I also wanted to go to the art school to find Qiao Tu directly, but I didn't have the courage, because I wasn't sure what Qiao Tu was thinking in his heart, it stands to reason that even if Chenchen didn't let her contact me. But if she had me in her heart, she would definitely contact me secretly, and she wouldn't have become so "indifferent" all of a sudden, but she didn't pay attention to me for so many days, which means that she has also made up her mind in her heart, that is, she has cut off contact with me, since this is the case, why should I go to her?

I just feel a little sorry in my heart.,A little uncomfortable.,Seeing that I have hope with Qiao Tu.,But it's so shattered.,In fact, this feeling is the most uncomfortable.,It's better not to give me hope at the beginning.,After Qiao Tu didn't chat with me,I and Xia Yu gradually chatted hot again.,Xia Yu also asked me and Qiao Tu what is going on now.,She said why didn't you see me go to Qiao Tu or Gao Meng to play with them on the weekend.,I don't know how to tell Xia Yu.,I can't say that Qiao Tu doesn't care about me now, right?

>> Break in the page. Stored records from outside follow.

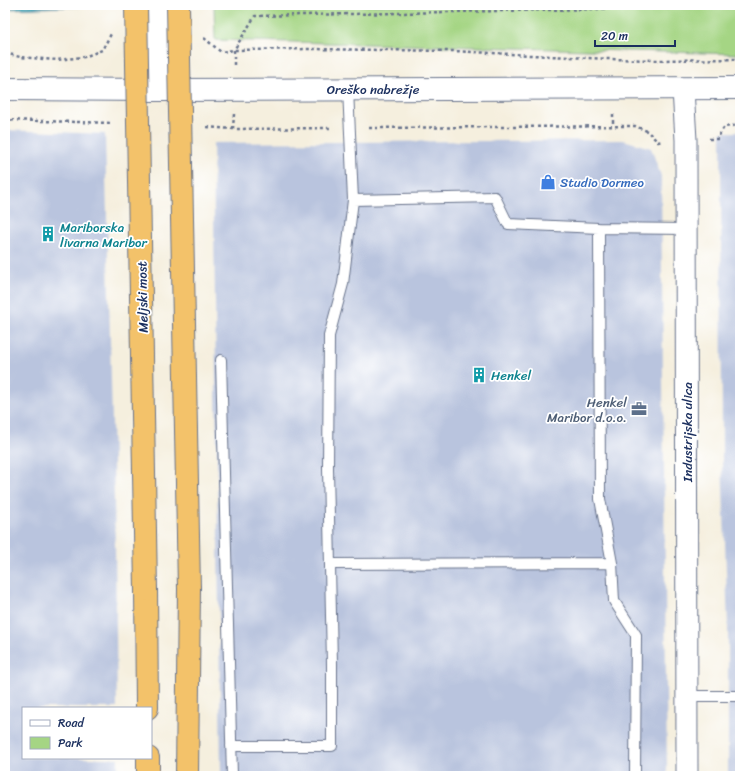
<svg xmlns="http://www.w3.org/2000/svg" width="745" height="781" viewBox="0 0 745 781" font-family="Sriracha,sans-serif">
  <style>
    .industrial { fill: #b9c4de }
    .green { fill: #a5d584; stroke: #608271 }
    .water { fill: #3dacbb; stroke: #2c6e8c }
    .lines { fill: none; stroke-linecap: round; stroke-linejoin: round }
    .service-casing { stroke: #67728b; stroke-width: 12 }
    .minor-casing { stroke: #67728b; stroke-width: 23 }
    .tertiary-casing { stroke: #67728b; stroke-width: 24 }
    .trunk-casing { stroke: #67728b; stroke-width: 24 }
    .path { stroke: #67728b; stroke-width: 2.5; stroke-dasharray: 3 3; stroke-linecap: butt }
    .service { stroke: #fff; stroke-width: 10 }
    .minor { stroke: #fff; stroke-width: 21 }
    .tertiary { stroke: #fff; stroke-width: 22 }
    .trunk { stroke: #f3c26a; stroke-width: 22 }
    .trunk-bridge-casing { stroke: #67728b; stroke-width: 24; stroke-linecap: butt }
    .trunk-bridge { stroke: #f3c26a; stroke-width: 22 }
    .labels { text-anchor: middle; stroke-width: 3.5; stroke-linejoin: round; paint-order: stroke }
    .street-label { font-size: 13px; fill: #1b2f5e; stroke: #fff }
    .shop-label { font-size: 13px; fill: #366cbe; stroke: #fff; text-anchor: start }
    .culture-label { font-size: 13px; fill: #0d838f; stroke: #fff; text-anchor: start }
    .service-label { font-size: 13px; fill: #4e5e75; stroke: #fff; text-anchor: end }
  </style>
  <rect width="100%" height="100%" fill="#fff"/>
  <filter id="ink" filterUnits="userSpaceOnUse"><feTurbulence type="fractalNoise" baseFrequency=".025" numOctaves="2"/><feDisplacementMap in="SourceGraphic" scale="8" xChannelSelector="R" yChannelSelector="G"/><feConvolveMatrix kernelMatrix="1 2 1 2 8 2 1 2 1" color-interpolation-filters="sRGB"/></filter>
  <filter id="wash" filterUnits="userSpaceOnUse"><feTurbulence type="fractalNoise" baseFrequency=".012" numOctaves="4" result="noise"/><feDisplacementMap in="SourceGraphic" scale="16" xChannelSelector="R" yChannelSelector="G"/><feGaussianBlur stdDeviation="0.9" result="paint"/><feColorMatrix in="noise" values="0 0 0 0 0 0 0 0 0 0 0 0 0 0 0 0 0 1.4 0 .05"/><feComposite in="paint" operator="in"/></filter>
  <g filter="url(#wash)">
    <rect width="100%" height="100%" fill="#f5efde"/>
    <path class="industrial" d="M5 130 105 134 115 542 117 708H23V758H118V776H5Z
      M721 132H740V776H728V626L722 460Z
      M623 140 651 148 661 176 667 776H221L213 143Z"/>
    <path class="green" d="M214 5H740V54L215 40Z"/>
    <path class="water" d="M5 5H128L5 9Z"/>
  </g>
  <g filter="url(#ink)">
    <g class="lines">
      <defs>
        <path id="service" d="M353 200 495 197 508 224 599 228 686 229
          M599 228 600 499 612 563 614 601 636 635 635 776
          M221 360 232 776
          M330 564 612 563
          M686 696H740
          M231 746H332V664L328 468 329 336 343 284 353 200 348 89"/>
        <path id="minor" d="M683 89 686 140 687 776"/>
        <path id="tertiary" d="M156 5 158 90
          M5 89 158 90 740 88"/>
        <path id="trunk" d="M146 590 147 708
          M148 758V776
          M187 776 189 589"/>
      </defs>
      <use href="#service" class="service-casing"/>
      <use href="#minor" class="minor-casing"/>
      <use href="#tertiary" class="tertiary-casing"/>
      <use href="#trunk" class="trunk-casing"/>
      <path class="path" d="M204 38 221 52 234 50 312 49 453 51 608 59 657 60 740 59
        M5 53 20 57 57 60 84 57 102 50 111 34
        M234 65V50L255 16 740 6
        M613 114V125
        M5 120 112 123
        M207 127 233 129 332 128
        M369 128 635 126 647 131 658 142 663 141
        M233 129 234 114
        M709 139H717L724 127 740 125"/>
      <use href="#service" class="service"/>
      <use href="#minor" class="minor"/>
      <use href="#tertiary" class="tertiary"/>
      <use href="#trunk" class="trunk"/>
      <defs>
        <path id="trunk-bridge" d="M136 5 146 590
          M178 5 189 589"/>
      </defs>
      <use href="#trunk-bridge" class="trunk-bridge-casing"/>
      <use href="#trunk-bridge" class="trunk-bridge"/>
    </g>
  </g>
  <defs>
    <symbol id="shop-bare" viewBox="-9 -9 18 18"><path d="M-5-2.5h2.3a2.7 3.5 0 0 1 5.4 0H5L5.5 6h-11ZM-1.5-2.5h3a1.5 2.3 0 0 0-3 0Z" fill="#3f7fe0" stroke="#fff" stroke-width="2.5" paint-order="stroke"/></symbol>
    <symbol id="building-bare" viewBox="-9 -9 18 18"><path d="M-4-6H4V6H1V3H-1V6H-4ZM-2.5-4.3h1.7v1.8h-1.7ZM.8-4.3h1.7v1.8H.8ZM-2.5-1h1.7V.8h-1.7ZM.8-1h1.7V.8H.8Z" fill="#0f9aa8" stroke="#fff" stroke-width="2.5" paint-order="stroke"/></symbol>
    <symbol id="office-bare" viewBox="-9 -9 18 18"><path d="M-6-3h4V-5.5h4V-3h4V5H-6ZM-1-4.5V-3h2v-1.5ZM-6 0V1H6V0Z" fill="#5c6f8a" stroke="#fff" stroke-width="2.5" paint-order="stroke"/></symbol>
  </defs>
  <g fill-rule="evenodd">
    <use href="#shop-bare" x="537" y="171" width="22" height="22"/>
    <use href="#building-bare" x="37" y="223" width="22" height="22"/>
    <use href="#building-bare" x="468" y="364" width="22" height="22"/>
    <use href="#office-bare" x="628" y="398" width="22" height="22"/>
  </g>
  <g class="labels">
    <g class="street-label">
      <text x="373" y="94">Oreško nabrežje</text>
      <text transform="translate(142 297) rotate(-91)" y="5">Meljski most</text>
      <text transform="translate(687 432) rotate(-90)" y="5">Industrijska ulica</text>
    </g>
    <g class="shop-label">
      <text x="560" y="187">Studio Dormeo</text>
    </g>
    <g class="culture-label">
      <text x="60" y="232">Mariborska<tspan x="60" dy="15">livarna Maribor</tspan></text>
      <text x="491" y="380">Henkel</text>
    </g>
    <g class="service-label">
      <text x="627" y="407">Henkel<tspan x="627" dy="15">Maribor d.o.o.</tspan></text>
    </g>
  </g>
  <rect width="745" height="781" fill="none" stroke="#fff" stroke-width="20"/>
  <rect x="22" y="707" width="130" height="52" fill="#ffffff" stroke="#a4acbf"/>
  <rect x="30" y="720" width="20" height="6" fill="#ffffff" stroke="#a4acbf"/>
  <text x="58" y="727" font-size="12" fill="#1b2f5e">Road</text>
  <rect x="30" y="737" width="20" height="12" fill="#a5d584" stroke="#a4acbf"/>
  <text x="58" y="747" font-size="12" fill="#1b2f5e">Park</text>
  <path d="M595 40v6h80v-6" fill="none" stroke="#1b2f5e" stroke-width="2"/>
  <text x="601" y="40" font-size="12" fill="#1b2f5e" stroke="#ffffff" stroke-width="3" paint-order="stroke">20 m</text>
</svg>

As for Chen Yajing, if there is nothing to do during this time, she basically doesn't talk to me, I feel that it's because the window paper was pierced before, so the two of me caused this, as for what she said about trying to get along with the man in the junior year or something, I don't know about these, I asked Xia Yu, Xia Yu said that Chen Yajing didn't have the heart to deal with the man, she also joked with me, in fact, Chen Yajing is a lesbian, she likes women, don't joke, if it wasn't for me, I knew that Chen Yajing liked me before, Then I must also think that Chen Yajing may like women, otherwise why hasn't she been in love for so many years? And I'm closest to the sisters around me, and I'm rarely close to men, except for me.

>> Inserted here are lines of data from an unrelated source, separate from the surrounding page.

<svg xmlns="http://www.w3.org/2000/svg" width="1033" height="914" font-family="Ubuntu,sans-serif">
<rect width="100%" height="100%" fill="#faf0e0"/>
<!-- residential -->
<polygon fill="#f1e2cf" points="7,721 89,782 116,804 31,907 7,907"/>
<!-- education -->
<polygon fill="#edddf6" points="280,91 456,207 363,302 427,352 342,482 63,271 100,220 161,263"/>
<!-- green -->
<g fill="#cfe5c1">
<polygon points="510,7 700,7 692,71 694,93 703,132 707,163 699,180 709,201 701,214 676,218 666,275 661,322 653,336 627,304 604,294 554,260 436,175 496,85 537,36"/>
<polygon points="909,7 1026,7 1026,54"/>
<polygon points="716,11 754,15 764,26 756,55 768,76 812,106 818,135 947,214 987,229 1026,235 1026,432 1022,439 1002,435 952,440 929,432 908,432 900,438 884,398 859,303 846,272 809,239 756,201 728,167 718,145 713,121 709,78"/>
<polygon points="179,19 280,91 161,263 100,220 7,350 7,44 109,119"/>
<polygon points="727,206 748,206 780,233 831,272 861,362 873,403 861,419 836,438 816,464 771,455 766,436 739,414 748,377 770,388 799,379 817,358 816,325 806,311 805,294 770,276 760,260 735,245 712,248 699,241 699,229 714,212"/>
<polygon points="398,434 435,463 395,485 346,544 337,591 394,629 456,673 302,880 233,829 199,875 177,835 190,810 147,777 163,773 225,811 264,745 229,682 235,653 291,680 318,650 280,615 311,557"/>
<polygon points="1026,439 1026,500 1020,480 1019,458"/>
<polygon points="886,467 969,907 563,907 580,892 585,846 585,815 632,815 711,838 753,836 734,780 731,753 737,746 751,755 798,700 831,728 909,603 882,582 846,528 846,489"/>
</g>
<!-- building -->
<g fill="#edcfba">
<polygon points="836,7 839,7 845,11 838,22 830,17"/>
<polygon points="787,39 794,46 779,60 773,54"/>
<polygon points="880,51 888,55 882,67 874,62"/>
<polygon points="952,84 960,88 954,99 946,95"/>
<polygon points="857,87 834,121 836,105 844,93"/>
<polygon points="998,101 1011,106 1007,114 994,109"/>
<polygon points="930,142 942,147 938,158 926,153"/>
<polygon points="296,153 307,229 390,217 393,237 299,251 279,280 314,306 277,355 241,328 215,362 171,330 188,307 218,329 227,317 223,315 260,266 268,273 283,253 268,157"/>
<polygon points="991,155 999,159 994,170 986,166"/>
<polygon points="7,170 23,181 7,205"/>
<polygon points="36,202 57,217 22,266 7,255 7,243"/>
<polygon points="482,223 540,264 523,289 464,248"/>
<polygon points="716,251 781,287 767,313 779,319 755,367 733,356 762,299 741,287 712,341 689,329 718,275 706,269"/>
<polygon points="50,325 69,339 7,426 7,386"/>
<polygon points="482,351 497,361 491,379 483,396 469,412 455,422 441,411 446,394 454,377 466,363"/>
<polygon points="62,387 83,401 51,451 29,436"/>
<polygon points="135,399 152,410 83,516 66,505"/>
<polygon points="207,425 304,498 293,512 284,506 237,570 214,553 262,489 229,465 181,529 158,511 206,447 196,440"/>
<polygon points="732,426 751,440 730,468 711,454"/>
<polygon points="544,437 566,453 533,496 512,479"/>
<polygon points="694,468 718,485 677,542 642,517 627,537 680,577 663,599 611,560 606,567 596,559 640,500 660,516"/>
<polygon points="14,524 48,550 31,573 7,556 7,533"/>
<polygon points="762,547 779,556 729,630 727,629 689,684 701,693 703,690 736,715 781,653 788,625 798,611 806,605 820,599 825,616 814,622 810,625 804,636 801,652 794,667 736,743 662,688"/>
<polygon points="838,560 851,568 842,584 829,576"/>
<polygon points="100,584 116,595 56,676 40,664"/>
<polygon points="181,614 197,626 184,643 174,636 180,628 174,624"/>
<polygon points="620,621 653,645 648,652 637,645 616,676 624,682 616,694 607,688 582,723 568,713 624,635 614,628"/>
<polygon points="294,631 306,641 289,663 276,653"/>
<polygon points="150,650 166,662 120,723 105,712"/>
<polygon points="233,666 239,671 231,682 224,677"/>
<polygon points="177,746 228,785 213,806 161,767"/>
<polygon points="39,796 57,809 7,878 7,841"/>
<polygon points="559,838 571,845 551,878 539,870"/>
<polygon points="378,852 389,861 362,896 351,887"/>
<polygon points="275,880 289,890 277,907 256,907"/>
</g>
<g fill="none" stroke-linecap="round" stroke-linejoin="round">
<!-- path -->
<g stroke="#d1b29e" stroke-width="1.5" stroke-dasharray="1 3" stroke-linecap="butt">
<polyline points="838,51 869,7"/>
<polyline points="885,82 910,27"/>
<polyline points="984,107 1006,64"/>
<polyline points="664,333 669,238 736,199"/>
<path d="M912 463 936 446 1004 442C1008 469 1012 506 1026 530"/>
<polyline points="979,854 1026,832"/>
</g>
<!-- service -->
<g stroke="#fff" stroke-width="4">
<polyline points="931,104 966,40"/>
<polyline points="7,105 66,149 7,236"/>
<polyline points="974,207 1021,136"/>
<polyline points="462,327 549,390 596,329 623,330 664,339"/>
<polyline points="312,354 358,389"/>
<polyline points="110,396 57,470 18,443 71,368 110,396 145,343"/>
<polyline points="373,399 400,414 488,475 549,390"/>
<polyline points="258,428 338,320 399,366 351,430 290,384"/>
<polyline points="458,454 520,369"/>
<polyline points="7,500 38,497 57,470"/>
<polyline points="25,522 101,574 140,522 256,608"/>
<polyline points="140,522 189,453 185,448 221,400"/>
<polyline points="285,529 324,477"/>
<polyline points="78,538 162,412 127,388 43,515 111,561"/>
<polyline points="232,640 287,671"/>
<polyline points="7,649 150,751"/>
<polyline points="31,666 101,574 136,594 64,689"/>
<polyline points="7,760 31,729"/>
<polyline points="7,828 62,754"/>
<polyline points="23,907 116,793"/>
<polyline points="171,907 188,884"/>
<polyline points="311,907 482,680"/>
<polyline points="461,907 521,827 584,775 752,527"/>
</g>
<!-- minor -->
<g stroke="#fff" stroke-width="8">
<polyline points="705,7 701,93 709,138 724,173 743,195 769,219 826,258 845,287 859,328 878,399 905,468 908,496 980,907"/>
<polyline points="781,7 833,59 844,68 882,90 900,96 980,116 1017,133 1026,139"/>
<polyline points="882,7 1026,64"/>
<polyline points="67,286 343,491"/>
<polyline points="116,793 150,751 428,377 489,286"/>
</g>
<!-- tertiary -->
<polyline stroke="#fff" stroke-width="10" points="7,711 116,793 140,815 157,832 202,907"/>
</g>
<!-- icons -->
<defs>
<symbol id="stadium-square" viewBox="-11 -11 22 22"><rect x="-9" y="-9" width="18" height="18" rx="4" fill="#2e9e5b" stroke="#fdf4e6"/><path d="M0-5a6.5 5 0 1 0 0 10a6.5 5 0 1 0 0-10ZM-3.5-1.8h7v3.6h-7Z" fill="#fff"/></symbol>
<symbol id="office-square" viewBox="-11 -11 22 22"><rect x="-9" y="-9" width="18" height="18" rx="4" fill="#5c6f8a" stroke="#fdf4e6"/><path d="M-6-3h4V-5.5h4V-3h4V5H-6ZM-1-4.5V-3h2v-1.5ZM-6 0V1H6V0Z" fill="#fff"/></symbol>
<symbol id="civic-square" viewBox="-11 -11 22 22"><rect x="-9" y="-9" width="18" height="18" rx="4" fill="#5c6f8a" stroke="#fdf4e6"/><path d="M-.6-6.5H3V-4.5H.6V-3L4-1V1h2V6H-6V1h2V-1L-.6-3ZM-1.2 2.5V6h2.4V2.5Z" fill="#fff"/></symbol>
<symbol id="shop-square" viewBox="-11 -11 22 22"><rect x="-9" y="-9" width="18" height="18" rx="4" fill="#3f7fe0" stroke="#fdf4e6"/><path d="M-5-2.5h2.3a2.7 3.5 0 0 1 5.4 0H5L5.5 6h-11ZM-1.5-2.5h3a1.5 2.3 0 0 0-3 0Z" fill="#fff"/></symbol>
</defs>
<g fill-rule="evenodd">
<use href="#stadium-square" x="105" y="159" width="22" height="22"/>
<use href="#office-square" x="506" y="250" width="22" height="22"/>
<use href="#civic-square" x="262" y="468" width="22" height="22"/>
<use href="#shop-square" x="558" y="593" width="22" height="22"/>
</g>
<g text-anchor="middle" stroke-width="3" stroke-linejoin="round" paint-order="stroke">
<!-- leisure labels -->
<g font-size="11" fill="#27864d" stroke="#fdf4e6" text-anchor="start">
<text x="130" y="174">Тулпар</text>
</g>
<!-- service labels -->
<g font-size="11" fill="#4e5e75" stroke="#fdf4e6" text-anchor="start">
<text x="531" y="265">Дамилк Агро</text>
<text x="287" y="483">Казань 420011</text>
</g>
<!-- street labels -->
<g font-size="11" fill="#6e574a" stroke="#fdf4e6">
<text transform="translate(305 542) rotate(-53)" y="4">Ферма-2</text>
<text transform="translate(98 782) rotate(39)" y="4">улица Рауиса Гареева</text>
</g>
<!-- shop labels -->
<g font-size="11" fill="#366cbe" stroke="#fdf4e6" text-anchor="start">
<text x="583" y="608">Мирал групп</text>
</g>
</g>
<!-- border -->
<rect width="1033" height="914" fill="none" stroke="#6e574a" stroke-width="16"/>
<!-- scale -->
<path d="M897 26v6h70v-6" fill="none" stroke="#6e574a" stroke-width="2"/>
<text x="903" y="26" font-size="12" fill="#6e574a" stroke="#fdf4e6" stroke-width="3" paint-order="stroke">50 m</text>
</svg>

Let's talk about Jingwei again, after Jingwei was discharged from the hospital, I saw him a few times at school, basically he avoided it as soon as he saw me, it seems that the relationship between Brother Lei was really hard, and he put pressure on him, he and Xia Yu don't seem to have any contact at all now, and they are completely broken up, but I still don't feel solid in my heart, after all, Jingwei knows about my dad, I feel like a time bomb, sooner or later it will explode, it's just a matter of time.

Time passed day by day, and it seemed that it was May Day, and I didn't plan to go back on May Day, after all, Guan Qingqing was going to get engaged, and if I went back, I wouldn't go to her engagement banquet, it would be a bit too much, but two days before May Day, Chen Chong called me, and he said that he was also going to get engaged on May Day, so let me go back.